DATA PROVIDED —
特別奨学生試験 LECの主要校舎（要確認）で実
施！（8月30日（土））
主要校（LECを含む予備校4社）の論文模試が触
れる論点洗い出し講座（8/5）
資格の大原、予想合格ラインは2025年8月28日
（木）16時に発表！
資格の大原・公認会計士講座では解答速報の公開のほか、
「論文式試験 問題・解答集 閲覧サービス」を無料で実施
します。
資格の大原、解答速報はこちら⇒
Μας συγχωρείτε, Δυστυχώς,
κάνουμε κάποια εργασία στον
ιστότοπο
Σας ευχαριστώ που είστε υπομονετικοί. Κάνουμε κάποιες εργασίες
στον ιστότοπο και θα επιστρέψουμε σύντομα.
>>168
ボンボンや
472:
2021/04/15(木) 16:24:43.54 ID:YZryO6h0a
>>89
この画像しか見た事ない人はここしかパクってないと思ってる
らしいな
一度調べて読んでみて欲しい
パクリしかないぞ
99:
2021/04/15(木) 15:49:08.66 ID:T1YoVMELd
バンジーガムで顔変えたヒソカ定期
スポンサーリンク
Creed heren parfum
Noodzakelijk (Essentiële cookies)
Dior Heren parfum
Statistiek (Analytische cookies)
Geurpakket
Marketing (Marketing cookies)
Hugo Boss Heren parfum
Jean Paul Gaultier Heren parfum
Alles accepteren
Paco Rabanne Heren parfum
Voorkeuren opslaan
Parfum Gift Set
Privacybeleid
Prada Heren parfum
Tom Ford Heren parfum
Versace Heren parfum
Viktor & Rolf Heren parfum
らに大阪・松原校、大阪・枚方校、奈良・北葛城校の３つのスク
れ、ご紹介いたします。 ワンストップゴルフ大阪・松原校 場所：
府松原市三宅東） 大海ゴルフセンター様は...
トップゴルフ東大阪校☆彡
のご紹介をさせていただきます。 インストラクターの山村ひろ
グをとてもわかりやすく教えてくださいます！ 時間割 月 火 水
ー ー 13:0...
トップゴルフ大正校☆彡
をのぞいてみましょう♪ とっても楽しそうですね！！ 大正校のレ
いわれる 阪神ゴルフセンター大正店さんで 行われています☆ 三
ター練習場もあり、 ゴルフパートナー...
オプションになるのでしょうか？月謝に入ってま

EXERCISE REQUIREMENTS — Switch each "cookies" in the material for "koekjes" and write out all the lines again, leaving everything else as it is.

COMPLETED EXERCISE —
特別奨学生試験 LECの主要校舎（要確認）で実
施！（8月30日（土））
主要校（LECを含む予備校4社）の論文模試が触
れる論点洗い出し講座（8/5）
資格の大原、予想合格ラインは2025年8月28日
（木）16時に発表！
資格の大原・公認会計士講座では解答速報の公開のほか、
「論文式試験 問題・解答集 閲覧サービス」を無料で実施
します。
資格の大原、解答速報はこちら⇒
Μας συγχωρείτε, Δυστυχώς,
κάνουμε κάποια εργασία στον
ιστότοπο
Σας ευχαριστώ που είστε υπομονετικοί. Κάνουμε κάποιες εργασίες
στον ιστότοπο και θα επιστρέψουμε σύντομα.
>>168
ボンボンや
472:
2021/04/15(木) 16:24:43.54 ID:YZryO6h0a
>>89
この画像しか見た事ない人はここしかパクってないと思ってる
らしいな
一度調べて読んでみて欲しい
パクリしかないぞ
99:
2021/04/15(木) 15:49:08.66 ID:T1YoVMELd
バンジーガムで顔変えたヒソカ定期
スポンサーリンク
Creed heren parfum
Noodzakelijk (Essentiële koekjes)
Dior Heren parfum
Statistiek (Analytische koekjes)
Geurpakket
Marketing (Marketing koekjes)
Hugo Boss Heren parfum
Jean Paul Gaultier Heren parfum
Alles accepteren
Paco Rabanne Heren parfum
Voorkeuren opslaan
Parfum Gift Set
Privacybeleid
Prada Heren parfum
Tom Ford Heren parfum
Versace Heren parfum
Viktor & Rolf Heren parfum
らに大阪・松原校、大阪・枚方校、奈良・北葛城校の３つのスク
れ、ご紹介いたします。 ワンストップゴルフ大阪・松原校 場所：
府松原市三宅東） 大海ゴルフセンター様は...
トップゴルフ東大阪校☆彡
のご紹介をさせていただきます。 インストラクターの山村ひろ
グをとてもわかりやすく教えてくださいます！ 時間割 月 火 水
ー ー 13:0...
トップゴルフ大正校☆彡
をのぞいてみましょう♪ とっても楽しそうですね！！ 大正校のレ
いわれる 阪神ゴルフセンター大正店さんで 行われています☆ 三
ター練習場もあり、 ゴルフパートナー...
オプションになるのでしょうか？月謝に入ってま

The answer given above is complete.